Batteries are also rated according to their Cold Cranking Amps (CCA), which denotes the power they have to turn over the engine and get it started in cold weather.
This is why it’s worth taking note of these two figures, because there’s little point in having a vastly powerful battery to power a 1.0-litre hatchback, while at the same time a diesel engine will require a much higher CCA rating than that 1.0 petrol engine.
Various situations and conditions can cause you vehicle’s battery to become low or discharged. In winter the engine is harder to turn over in the first place, plus the fact that systems such as the ventilation, heated rear window and (if your car has them) heated seats, are all in more frequent use.

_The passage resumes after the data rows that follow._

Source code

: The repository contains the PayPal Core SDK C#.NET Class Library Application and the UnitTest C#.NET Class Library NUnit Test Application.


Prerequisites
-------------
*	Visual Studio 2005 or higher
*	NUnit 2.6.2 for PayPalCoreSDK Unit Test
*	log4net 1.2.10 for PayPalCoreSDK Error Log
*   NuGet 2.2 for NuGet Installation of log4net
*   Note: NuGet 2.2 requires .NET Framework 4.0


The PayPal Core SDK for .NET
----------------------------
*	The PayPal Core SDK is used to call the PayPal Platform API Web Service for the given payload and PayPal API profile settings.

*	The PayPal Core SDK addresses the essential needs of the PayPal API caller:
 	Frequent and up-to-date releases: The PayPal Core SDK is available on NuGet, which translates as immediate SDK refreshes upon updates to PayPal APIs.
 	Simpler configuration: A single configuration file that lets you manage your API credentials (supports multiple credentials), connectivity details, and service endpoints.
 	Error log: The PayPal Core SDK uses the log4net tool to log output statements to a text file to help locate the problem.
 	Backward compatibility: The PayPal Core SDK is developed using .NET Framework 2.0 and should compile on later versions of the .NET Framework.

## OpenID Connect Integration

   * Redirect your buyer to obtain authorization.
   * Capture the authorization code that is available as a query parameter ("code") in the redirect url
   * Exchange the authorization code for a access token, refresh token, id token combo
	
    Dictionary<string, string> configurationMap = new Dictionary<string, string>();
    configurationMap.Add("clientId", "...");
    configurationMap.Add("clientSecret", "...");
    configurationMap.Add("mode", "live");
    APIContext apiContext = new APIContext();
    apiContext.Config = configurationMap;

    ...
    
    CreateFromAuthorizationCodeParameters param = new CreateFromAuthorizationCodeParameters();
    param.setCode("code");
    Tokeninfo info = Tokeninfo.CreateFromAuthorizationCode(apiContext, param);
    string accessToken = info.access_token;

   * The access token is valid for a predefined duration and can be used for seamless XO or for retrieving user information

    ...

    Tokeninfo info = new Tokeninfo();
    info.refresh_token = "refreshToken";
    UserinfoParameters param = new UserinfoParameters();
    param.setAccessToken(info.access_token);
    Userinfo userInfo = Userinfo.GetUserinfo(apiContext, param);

It pays to garage your vehicle if you can, and to use a charger to give your battery a couple of hours’ of top-up charge each month.
Also, make sure you turn off the heated seats and windows once they’ve done their jobs, because if they’re all switched on when you turn on the ignition they can instantly deplete your battery to the point that it hasn’t enough power to start the engine.
Winter tends to be the time when people do lots of short journeys in poor weather, which means the battery rarely gets a chance to recover the charge it has used getting the car going and demisted.
That’s why it’s a good idea to take your vehicle for a slightly longer journey (say 10 miles or so) once a week just to give the battery a much-needed chance to recharge.